→ PROMPT
In full and word for word, restate the lines of the listing.

→ EXTRACTED DATA

──────────────────────────────

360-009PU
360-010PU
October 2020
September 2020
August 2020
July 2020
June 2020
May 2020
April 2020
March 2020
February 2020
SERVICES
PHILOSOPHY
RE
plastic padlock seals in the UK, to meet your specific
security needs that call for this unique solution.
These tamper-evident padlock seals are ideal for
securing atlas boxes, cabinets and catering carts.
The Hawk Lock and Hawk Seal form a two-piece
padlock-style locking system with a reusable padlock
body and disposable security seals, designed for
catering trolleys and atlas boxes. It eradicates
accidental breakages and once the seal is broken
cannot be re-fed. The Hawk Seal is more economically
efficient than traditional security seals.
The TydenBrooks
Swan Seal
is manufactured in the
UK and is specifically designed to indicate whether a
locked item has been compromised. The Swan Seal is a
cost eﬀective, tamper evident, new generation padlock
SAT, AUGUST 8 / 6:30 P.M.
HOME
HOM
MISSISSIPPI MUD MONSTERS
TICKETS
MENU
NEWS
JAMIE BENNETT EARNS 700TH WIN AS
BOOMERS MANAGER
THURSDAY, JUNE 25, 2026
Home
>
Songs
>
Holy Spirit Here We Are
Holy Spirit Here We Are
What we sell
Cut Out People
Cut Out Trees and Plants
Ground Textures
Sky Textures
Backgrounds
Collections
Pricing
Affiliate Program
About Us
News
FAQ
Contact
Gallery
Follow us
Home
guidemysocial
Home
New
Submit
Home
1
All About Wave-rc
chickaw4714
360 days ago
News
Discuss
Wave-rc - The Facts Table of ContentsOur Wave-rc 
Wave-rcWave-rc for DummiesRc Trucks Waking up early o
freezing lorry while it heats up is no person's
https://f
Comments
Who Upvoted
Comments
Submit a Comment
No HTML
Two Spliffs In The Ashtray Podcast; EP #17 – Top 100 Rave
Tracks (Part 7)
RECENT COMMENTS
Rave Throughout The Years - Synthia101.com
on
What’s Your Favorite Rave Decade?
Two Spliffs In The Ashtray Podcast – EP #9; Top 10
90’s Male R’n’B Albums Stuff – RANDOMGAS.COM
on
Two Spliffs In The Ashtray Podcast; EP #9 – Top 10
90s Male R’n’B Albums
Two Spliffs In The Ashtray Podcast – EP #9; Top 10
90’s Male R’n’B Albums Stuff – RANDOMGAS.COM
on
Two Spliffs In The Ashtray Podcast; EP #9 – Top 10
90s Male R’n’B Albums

──────────────────────────────

→ REPLY
360-009PU
360-010PU
October 2020
September 2020
August 2020
July 2020
June 2020
May 2020
April 2020
March 2020
February 2020
SERVICES
PHILOSOPHY
RE
plastic padlock seals in the UK, to meet your specific
security needs that call for this unique solution.
These tamper-evident padlock seals are ideal for
securing atlas boxes, cabinets and catering carts.
The Hawk Lock and Hawk Seal form a two-piece
padlock-style locking system with a reusable padlock
body and disposable security seals, designed for
catering trolleys and atlas boxes. It eradicates
accidental breakages and once the seal is broken
cannot be re-fed. The Hawk Seal is more economically
efficient than traditional security seals.
The TydenBrooks
Swan Seal
is manufactured in the
UK and is specifically designed to indicate whether a
locked item has been compromised. The Swan Seal is a
cost eﬀective, tamper evident, new generation padlock
SAT, AUGUST 8 / 6:30 P.M.
HOME
HOM
MISSISSIPPI MUD MONSTERS
TICKETS
MENU
NEWS
JAMIE BENNETT EARNS 700TH WIN AS
BOOMERS MANAGER
THURSDAY, JUNE 25, 2026
Home
>
Songs
>
Holy Spirit Here We Are
Holy Spirit Here We Are
What we sell
Cut Out People
Cut Out Trees and Plants
Ground Textures
Sky Textures
Backgrounds
Collections
Pricing
Affiliate Program
About Us
News
FAQ
Contact
Gallery
Follow us
Home
guidemysocial
Home
New
Submit
Home
1
All About Wave-rc
chickaw4714
360 days ago
News
Discuss
Wave-rc - The Facts Table of ContentsOur Wave-rc 
Wave-rcWave-rc for DummiesRc Trucks Waking up early o
freezing lorry while it heats up is no person's
https://f
Comments
Who Upvoted
Comments
Submit a Comment
No HTML
Two Spliffs In The Ashtray Podcast; EP #17 – Top 100 Rave
Tracks (Part 7)
RECENT COMMENTS
Rave Throughout The Years - Synthia101.com
on
What’s Your Favorite Rave Decade?
Two Spliffs In The Ashtray Podcast – EP #9; Top 10
90’s Male R’n’B Albums Stuff – RANDOMGAS.COM
on
Two Spliffs In The Ashtray Podcast; EP #9 – Top 10
90s Male R’n’B Albums
Two Spliffs In The Ashtray Podcast – EP #9; Top 10
90’s Male R’n’B Albums Stuff – RANDOMGAS.COM
on
Two Spliffs In The Ashtray Podcast; EP #9 – Top 10
90s Male R’n’B Albums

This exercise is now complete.